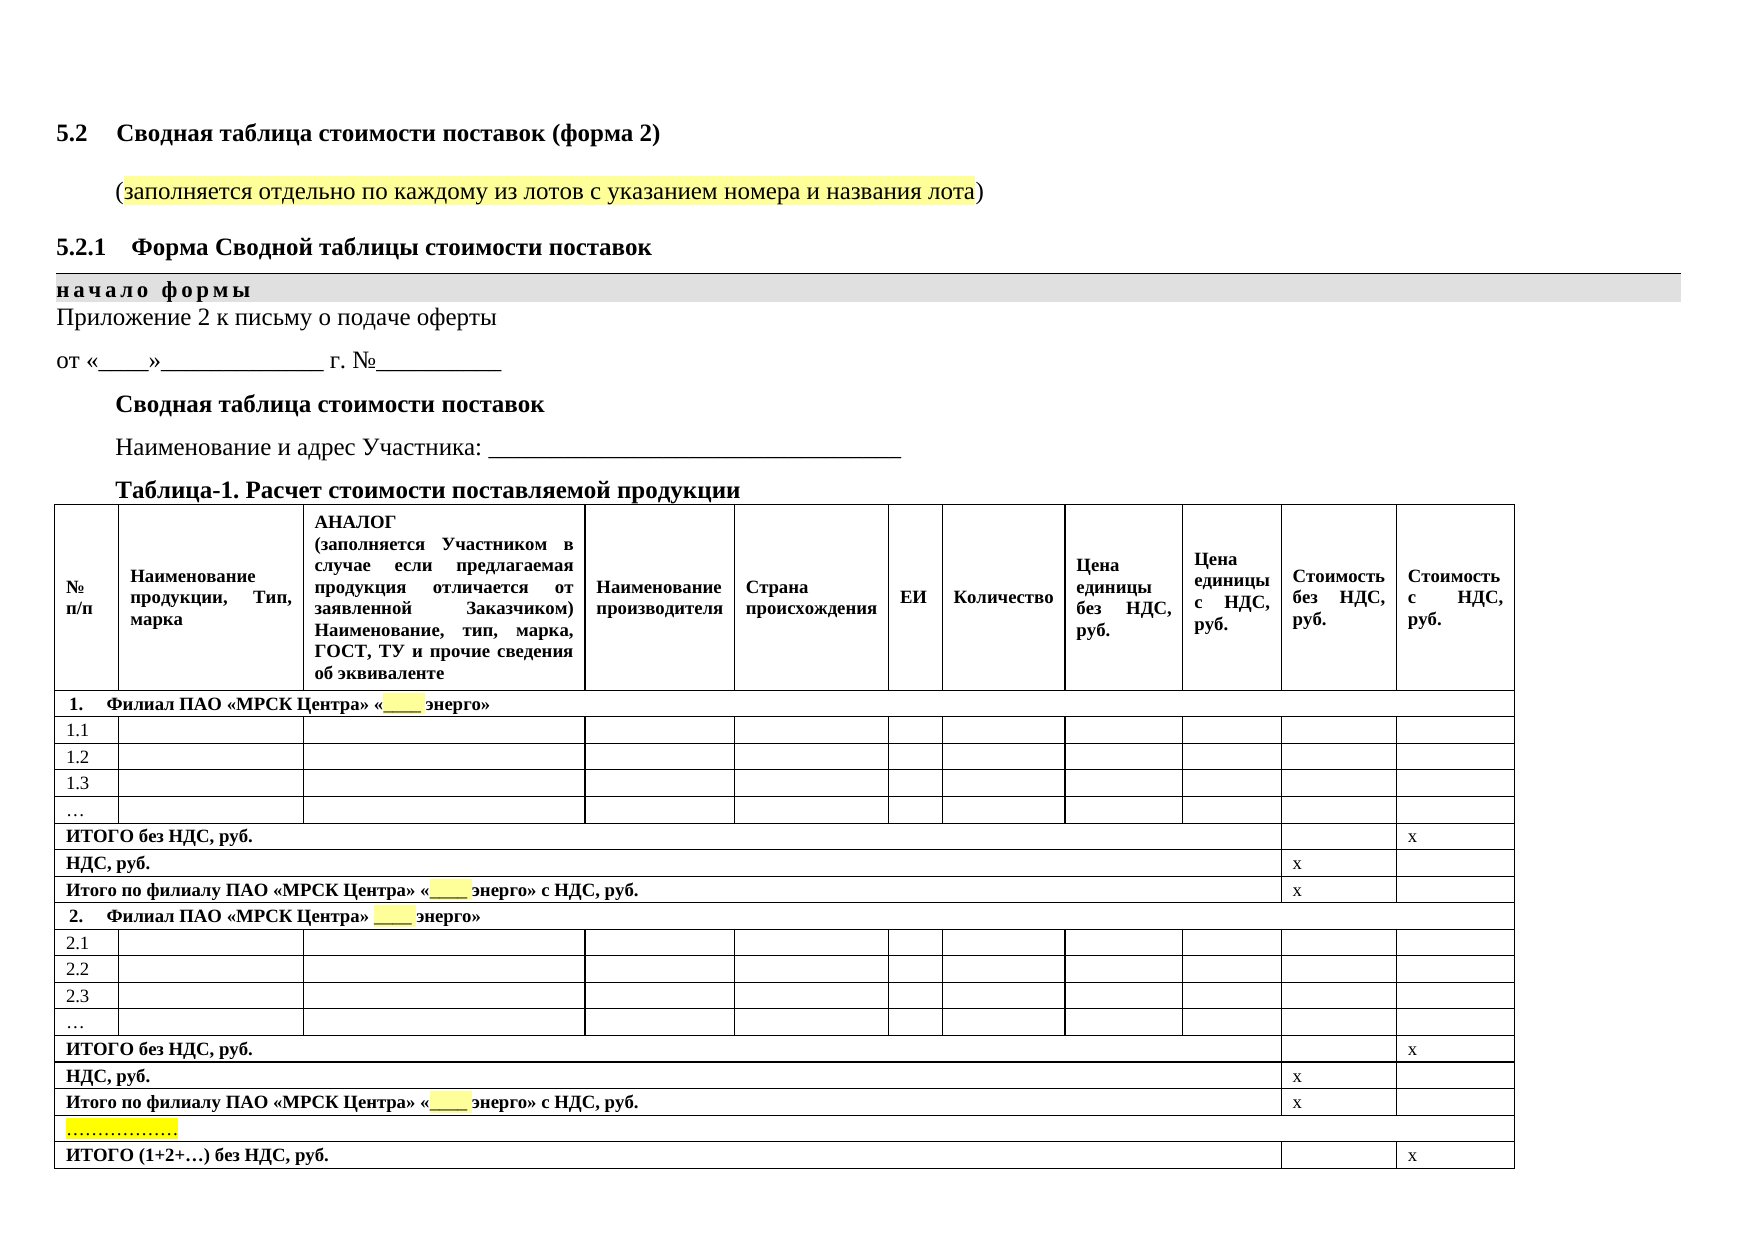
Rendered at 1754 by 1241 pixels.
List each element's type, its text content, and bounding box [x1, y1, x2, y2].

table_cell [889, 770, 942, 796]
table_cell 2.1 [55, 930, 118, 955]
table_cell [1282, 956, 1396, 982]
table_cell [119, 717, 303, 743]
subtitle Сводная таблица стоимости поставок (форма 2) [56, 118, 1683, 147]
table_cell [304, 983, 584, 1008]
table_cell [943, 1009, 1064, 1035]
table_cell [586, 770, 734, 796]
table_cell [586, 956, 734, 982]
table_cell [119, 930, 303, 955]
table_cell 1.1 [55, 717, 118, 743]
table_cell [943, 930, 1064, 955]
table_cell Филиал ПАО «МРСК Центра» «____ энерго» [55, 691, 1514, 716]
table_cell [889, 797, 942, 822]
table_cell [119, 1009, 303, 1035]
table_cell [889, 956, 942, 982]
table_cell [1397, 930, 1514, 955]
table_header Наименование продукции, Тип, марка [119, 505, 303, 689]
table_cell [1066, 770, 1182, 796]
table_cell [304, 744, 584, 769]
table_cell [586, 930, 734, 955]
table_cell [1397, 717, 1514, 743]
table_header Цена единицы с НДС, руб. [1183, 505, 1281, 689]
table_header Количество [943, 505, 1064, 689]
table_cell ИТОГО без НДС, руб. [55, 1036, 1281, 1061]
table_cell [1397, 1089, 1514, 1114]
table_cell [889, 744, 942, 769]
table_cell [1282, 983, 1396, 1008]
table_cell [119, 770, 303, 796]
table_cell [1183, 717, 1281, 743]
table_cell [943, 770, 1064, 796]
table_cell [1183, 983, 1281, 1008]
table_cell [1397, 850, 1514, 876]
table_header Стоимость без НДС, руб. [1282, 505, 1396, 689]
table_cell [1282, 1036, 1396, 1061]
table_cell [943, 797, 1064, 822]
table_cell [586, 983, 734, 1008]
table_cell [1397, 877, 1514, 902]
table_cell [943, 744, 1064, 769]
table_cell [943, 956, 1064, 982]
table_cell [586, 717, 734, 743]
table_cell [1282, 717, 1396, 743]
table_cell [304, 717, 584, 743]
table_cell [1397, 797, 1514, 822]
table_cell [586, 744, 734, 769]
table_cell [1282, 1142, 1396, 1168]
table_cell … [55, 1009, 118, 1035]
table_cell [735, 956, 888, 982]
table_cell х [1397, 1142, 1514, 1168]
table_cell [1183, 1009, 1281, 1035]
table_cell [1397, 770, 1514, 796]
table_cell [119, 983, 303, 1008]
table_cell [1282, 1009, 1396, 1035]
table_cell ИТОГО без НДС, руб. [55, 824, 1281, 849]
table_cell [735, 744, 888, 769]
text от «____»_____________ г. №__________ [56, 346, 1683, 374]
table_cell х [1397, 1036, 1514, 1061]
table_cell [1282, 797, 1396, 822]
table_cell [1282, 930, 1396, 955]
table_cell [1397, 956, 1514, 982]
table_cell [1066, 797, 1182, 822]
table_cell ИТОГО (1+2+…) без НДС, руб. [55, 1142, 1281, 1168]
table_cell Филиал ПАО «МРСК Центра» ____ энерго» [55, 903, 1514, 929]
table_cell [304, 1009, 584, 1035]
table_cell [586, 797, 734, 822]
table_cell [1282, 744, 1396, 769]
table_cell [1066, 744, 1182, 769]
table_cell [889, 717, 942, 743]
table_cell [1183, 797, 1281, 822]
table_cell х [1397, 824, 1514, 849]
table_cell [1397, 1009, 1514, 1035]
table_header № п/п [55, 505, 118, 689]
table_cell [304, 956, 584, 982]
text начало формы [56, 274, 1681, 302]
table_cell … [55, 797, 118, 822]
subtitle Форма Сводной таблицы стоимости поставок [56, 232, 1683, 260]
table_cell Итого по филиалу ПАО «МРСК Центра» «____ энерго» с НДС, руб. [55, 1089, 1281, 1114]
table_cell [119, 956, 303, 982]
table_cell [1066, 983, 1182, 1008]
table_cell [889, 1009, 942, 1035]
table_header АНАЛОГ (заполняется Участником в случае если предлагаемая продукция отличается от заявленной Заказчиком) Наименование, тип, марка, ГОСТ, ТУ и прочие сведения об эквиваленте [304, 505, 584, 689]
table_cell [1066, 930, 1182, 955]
====================
Transcribe each record exactly as it appears, but omit every picture.

Rendered at 1754 by 1241 pixels.
List each element's type, its text content, and bounding box [x1, y1, x2, y2].

table_cell [889, 770, 942, 796]
table_cell 2.1 [55, 930, 118, 955]
table_cell [1282, 956, 1396, 982]
table_cell [119, 717, 303, 743]
subtitle Сводная таблица стоимости поставок (форма 2) [56, 118, 1683, 147]
table_cell [304, 983, 584, 1008]
table_cell [943, 1009, 1064, 1035]
table_cell [586, 770, 734, 796]
table_cell [586, 956, 734, 982]
table_cell [119, 930, 303, 955]
table_cell 1.1 [55, 717, 118, 743]
table_cell [943, 930, 1064, 955]
table_cell Филиал ПАО «МРСК Центра» «____ энерго» [55, 691, 1514, 716]
table_cell [889, 797, 942, 822]
table_cell [119, 1009, 303, 1035]
table_cell [889, 956, 942, 982]
table_cell [1397, 930, 1514, 955]
table_header Наименование продукции, Тип, марка [119, 505, 303, 689]
table_cell [1066, 770, 1182, 796]
table_cell [304, 744, 584, 769]
table_cell [586, 930, 734, 955]
table_cell [1397, 717, 1514, 743]
table_header Цена единицы с НДС, руб. [1183, 505, 1281, 689]
table_header Количество [943, 505, 1064, 689]
table_cell ИТОГО без НДС, руб. [55, 1036, 1281, 1061]
table_cell [1397, 1089, 1514, 1114]
table_cell [889, 744, 942, 769]
table_cell [1282, 983, 1396, 1008]
table_cell [119, 770, 303, 796]
table_cell [1183, 717, 1281, 743]
table_cell [943, 770, 1064, 796]
table_cell [1183, 983, 1281, 1008]
table_cell [1397, 850, 1514, 876]
table_header Стоимость без НДС, руб. [1282, 505, 1396, 689]
table_cell [1282, 1036, 1396, 1061]
table_cell [943, 797, 1064, 822]
table_cell [586, 983, 734, 1008]
table_cell [1397, 877, 1514, 902]
table_cell [943, 744, 1064, 769]
table_cell [943, 956, 1064, 982]
table_cell [586, 717, 734, 743]
table_cell [1282, 717, 1396, 743]
table_cell [304, 717, 584, 743]
table_cell [1397, 797, 1514, 822]
table_cell [586, 744, 734, 769]
table_cell [1282, 1142, 1396, 1168]
table_cell … [55, 1009, 118, 1035]
table_cell [735, 956, 888, 982]
table_cell х [1397, 1142, 1514, 1168]
table_cell [1183, 1009, 1281, 1035]
table_cell [1397, 770, 1514, 796]
table_cell [119, 983, 303, 1008]
table_cell [1282, 1009, 1396, 1035]
table_cell ИТОГО без НДС, руб. [55, 824, 1281, 849]
table_cell [735, 744, 888, 769]
text от «____»_____________ г. №__________ [56, 346, 1683, 374]
table_cell х [1397, 1036, 1514, 1061]
table_cell [1282, 797, 1396, 822]
table_cell [1282, 930, 1396, 955]
table_cell [1397, 956, 1514, 982]
table_cell [1066, 797, 1182, 822]
table_cell ИТОГО (1+2+…) без НДС, руб. [55, 1142, 1281, 1168]
table_cell Филиал ПАО «МРСК Центра» ____ энерго» [55, 903, 1514, 929]
table_cell [304, 1009, 584, 1035]
table_cell [586, 797, 734, 822]
table_cell [1282, 744, 1396, 769]
table_cell [1066, 744, 1182, 769]
table_cell [889, 717, 942, 743]
table_cell [1183, 797, 1281, 822]
table_cell х [1397, 824, 1514, 849]
table_cell [1397, 1009, 1514, 1035]
table_header № п/п [55, 505, 118, 689]
table_cell [304, 956, 584, 982]
text начало формы [56, 274, 1681, 302]
table_cell … [55, 797, 118, 822]
subtitle Форма Сводной таблицы стоимости поставок [56, 232, 1683, 260]
table_cell Итого по филиалу ПАО «МРСК Центра» «____ энерго» с НДС, руб. [55, 1089, 1281, 1114]
table_cell [119, 956, 303, 982]
table_cell [1066, 983, 1182, 1008]
table_cell [889, 1009, 942, 1035]
table_header АНАЛОГ (заполняется Участником в случае если предлагаемая продукция отличается от заявленной Заказчиком) Наименование, тип, марка, ГОСТ, ТУ и прочие сведения об эквиваленте [304, 505, 584, 689]
table_cell [1066, 930, 1182, 955]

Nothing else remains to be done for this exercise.